Introduction: Endometrial cancer is a common gynecologic malignancy lacks effective non-invasive screening tools, as traditional approaches rely on invasive biopsies. In this large prospective study, we evaluated a novel approach combining vaginal swab DNA and plasma-based circulating tumor DNA (ctDNA) for genomic profiling to provide a comprehensive framework for diagnosis, prognosis, and disease monitoring.
Materials and methods: Adult patients with diverse stages of endometrial cancer, pre-neoplastic disease, and benign endometrial conditions were prospectively recruited over two years. Paired vaginal swab DNA and plasma-based ctDNA were collected pre-operatively, and additional plasma samples were obtained multiple time points post-operatively. Deep next-generation sequencing targeting 101 genes was performed, achieving an average depth exceeding 40,000x.

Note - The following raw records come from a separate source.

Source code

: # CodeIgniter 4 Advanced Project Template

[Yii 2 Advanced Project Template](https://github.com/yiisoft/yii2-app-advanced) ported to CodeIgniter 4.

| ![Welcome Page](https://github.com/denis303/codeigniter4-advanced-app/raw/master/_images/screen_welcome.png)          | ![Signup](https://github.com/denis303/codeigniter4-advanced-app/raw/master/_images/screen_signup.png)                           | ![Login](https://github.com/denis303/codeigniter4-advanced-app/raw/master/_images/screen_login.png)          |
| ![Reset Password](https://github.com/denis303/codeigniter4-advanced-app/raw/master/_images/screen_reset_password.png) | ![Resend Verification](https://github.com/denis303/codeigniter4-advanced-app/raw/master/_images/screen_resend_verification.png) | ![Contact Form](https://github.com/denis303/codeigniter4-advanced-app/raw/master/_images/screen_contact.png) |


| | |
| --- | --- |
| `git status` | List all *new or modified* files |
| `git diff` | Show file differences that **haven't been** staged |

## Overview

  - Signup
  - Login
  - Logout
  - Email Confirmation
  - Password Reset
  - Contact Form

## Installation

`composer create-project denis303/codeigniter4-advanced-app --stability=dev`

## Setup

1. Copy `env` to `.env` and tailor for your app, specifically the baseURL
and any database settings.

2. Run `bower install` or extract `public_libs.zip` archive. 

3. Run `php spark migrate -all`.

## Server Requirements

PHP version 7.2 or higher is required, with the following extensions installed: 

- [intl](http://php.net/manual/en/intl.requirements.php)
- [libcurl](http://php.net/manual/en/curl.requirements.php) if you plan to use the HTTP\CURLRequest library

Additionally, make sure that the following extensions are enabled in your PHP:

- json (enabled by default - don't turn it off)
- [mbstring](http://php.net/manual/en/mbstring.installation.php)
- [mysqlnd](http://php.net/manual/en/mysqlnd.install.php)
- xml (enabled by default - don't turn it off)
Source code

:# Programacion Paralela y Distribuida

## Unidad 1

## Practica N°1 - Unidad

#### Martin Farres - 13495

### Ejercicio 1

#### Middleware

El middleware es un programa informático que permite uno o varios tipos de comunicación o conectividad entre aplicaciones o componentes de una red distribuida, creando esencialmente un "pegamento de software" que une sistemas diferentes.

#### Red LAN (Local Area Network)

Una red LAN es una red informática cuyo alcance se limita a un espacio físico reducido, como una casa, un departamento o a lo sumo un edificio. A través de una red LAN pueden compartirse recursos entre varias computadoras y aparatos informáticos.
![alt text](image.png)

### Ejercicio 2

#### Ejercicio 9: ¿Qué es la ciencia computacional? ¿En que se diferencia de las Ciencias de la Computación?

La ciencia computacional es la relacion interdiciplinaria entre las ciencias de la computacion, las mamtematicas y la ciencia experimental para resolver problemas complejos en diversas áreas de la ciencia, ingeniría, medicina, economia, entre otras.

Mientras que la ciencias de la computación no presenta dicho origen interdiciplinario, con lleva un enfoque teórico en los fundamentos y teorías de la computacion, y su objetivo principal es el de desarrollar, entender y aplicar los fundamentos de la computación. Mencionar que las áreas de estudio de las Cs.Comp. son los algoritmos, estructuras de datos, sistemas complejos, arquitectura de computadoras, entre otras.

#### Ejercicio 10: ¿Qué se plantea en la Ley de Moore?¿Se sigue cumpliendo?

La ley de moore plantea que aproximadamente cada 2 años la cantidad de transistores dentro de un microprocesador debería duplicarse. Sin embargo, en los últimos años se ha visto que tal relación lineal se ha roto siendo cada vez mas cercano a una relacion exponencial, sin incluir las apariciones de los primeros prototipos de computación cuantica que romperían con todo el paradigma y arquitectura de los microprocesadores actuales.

Results: A total of 191 patients contributed 388 samples. Vaginal swab DNA demonstrated 77.7% sensitivity and 96.6% specificity. PTEN mutations were associated with favorable prognosis (hazard ratio: 0.27; 95% CI: 0.092-0.77) and TP53 mutations were associated with poor prognosis (hazard ratio: 3.7; 95% CI: 1.4-10). A novel classification system based on the mutational profile of PTEN/TP53 identified distinct prognostic groups. Plasma-based ctDNA was significantly associated with stage, lymphovascular invasion, and prognosis (p < 0.01 for all). Patients with pre-operative positive plasma-based ctDNA results exhibited poorer outcomes (p < 0.01), whereas post-operative positive ctDNA enabled early detection of recurrence.
Discussion: These two non-invasive methods have distinct, complementary roles in the management of endometrial cancer. Vaginal swab DNA and novel PTEN/TP53-based classification have distinct prognostic advantages over existing frameworks. Plasma-based ctDNA provides dynamic insights into recurrence risk and disease progression.